LEGITTIMO IMPEDIMENTO – LA FIRMA DI NAPOLITANO: Il presidente della Repubblica Giorgio Napolitano ha promulgato il disegno di legge sul legittimo impedimento del presidente del Consiglio e dei singoli ministri a comparire in processo. Il legittimo impedimento è perciò  diventato legge. Il provvedimento, approvato in via definitiva dal Senato il 10 marzo scorso entra in vigore con la pubblicazione sulla Gazzetta Ufficiale.

Il testo prevede che le attribuzioni previste dalla legge che disciplina l’attività di governo e della presidenza del Consiglio, dal regolamento interno del Consiglio dei ministri, le relative attività preparatorie e consequenziali, nonché di ogni attività comunque “coessenziale” alle funzioni di governo costituiscano legittimo impedimento per il premier a comparire alle udienze penali che lo vedono imputato. Lo stesso vale per i ministri.

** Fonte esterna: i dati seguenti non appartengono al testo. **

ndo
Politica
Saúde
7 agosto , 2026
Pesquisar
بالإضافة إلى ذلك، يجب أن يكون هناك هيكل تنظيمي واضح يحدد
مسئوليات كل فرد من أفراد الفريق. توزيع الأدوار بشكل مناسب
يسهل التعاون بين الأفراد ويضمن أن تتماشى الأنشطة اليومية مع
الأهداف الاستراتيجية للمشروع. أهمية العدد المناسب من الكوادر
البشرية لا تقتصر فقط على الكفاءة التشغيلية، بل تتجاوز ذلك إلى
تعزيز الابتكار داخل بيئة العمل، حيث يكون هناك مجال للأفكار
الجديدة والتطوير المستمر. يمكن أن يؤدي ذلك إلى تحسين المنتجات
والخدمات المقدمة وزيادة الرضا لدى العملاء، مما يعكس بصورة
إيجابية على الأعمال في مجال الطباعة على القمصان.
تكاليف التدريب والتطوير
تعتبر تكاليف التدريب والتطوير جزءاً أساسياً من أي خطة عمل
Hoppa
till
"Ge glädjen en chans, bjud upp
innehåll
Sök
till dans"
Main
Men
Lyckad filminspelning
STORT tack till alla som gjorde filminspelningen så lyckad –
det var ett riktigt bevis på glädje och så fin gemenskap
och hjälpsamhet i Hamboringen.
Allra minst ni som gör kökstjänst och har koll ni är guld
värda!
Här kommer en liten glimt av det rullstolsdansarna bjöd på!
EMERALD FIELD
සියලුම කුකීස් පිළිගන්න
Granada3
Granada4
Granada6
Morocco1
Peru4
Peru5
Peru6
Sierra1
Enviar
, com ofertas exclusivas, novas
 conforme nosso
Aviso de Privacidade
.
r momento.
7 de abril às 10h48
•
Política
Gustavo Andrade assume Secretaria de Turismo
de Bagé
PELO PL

Antonio Di Pietro ha commentato a caldo: «Per quanto ci riguarda non perderemo neppure un momento a disquisire di chi sia la colpa e, soprattutto, a chi giovi questo provvedimento che riteniamo incostituzionale e immorale».

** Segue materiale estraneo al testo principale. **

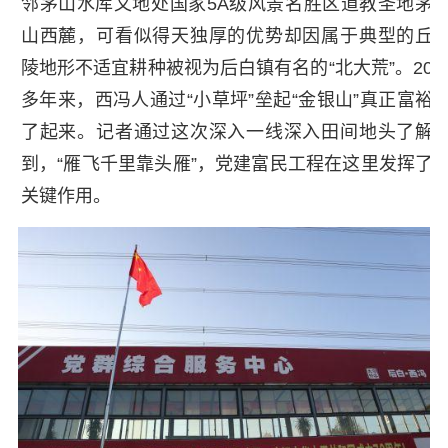
邻茅山水库又地处国家5A级风景名胜区道教圣地茅
山西麓，可看似得天独厚的优势却因属于典型的丘
陵地形不适宜耕种被视为后白镇有名的“北大荒”。20
多年来，西冯人通过“小草坪”垒起“金银山”真正富裕
了起来。记者通过这次深入一线深入田间地头了解
到，“雁飞千里靠头雁”，党建富民工程在这里发挥了
关键作用。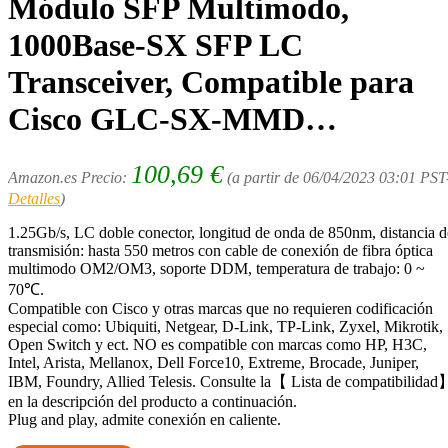
Módulo SFP Multimodo,
1000Base-SX SFP LC
Transceiver, Compatible para
Cisco GLC-SX-MMD…
100,69
€
Amazon.es Precio:
(a partir de 06/04/2023 03:01 PST
Detalles
)
1.25Gb/s, LC doble conector, longitud de onda de 850nm, distancia d
transmisión: hasta 550 metros con cable de conexión de fibra óptica
multimodo OM2/OM3, soporte DDM, temperatura de trabajo: 0 ~
70℃.
Compatible con Cisco y otras marcas que no requieren codificación
especial como: Ubiquiti, Netgear, D-Link, TP-Link, Zyxel, Mikrotik,
Open Switch y ect. NO es compatible con marcas como HP, H3C,
Intel, Arista, Mellanox, Dell Force10, Extreme, Brocade, Juniper,
IBM, Foundry, Allied Telesis. Consulte la【 Lista de compatibilidad
en la descripción del producto a continuación.
Plug and play, admite conexión en caliente.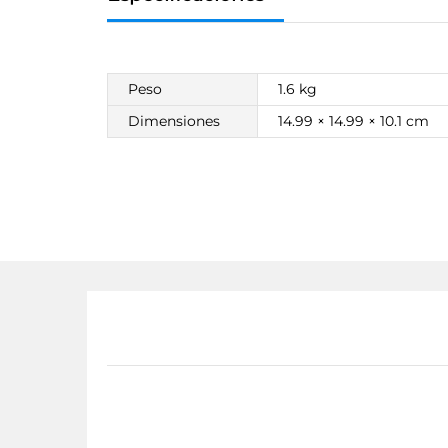
Peso
1.6 kg
Dimensiones
14.99 × 14.99 × 10.1 cm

«Per questo, chiederemo direttamente ai cittadini, tramite referendum, come abbiamo fatto con il lodo Alfano, se sono d’accordo sul fatto che in uno stato di diritto, come riteniamo debba essere il nostro, si possa accettare che alcune persone non vengano sottoposte a processo come succede a tutti gli altri cittadini quando vengono accusati di aver commesso un reato».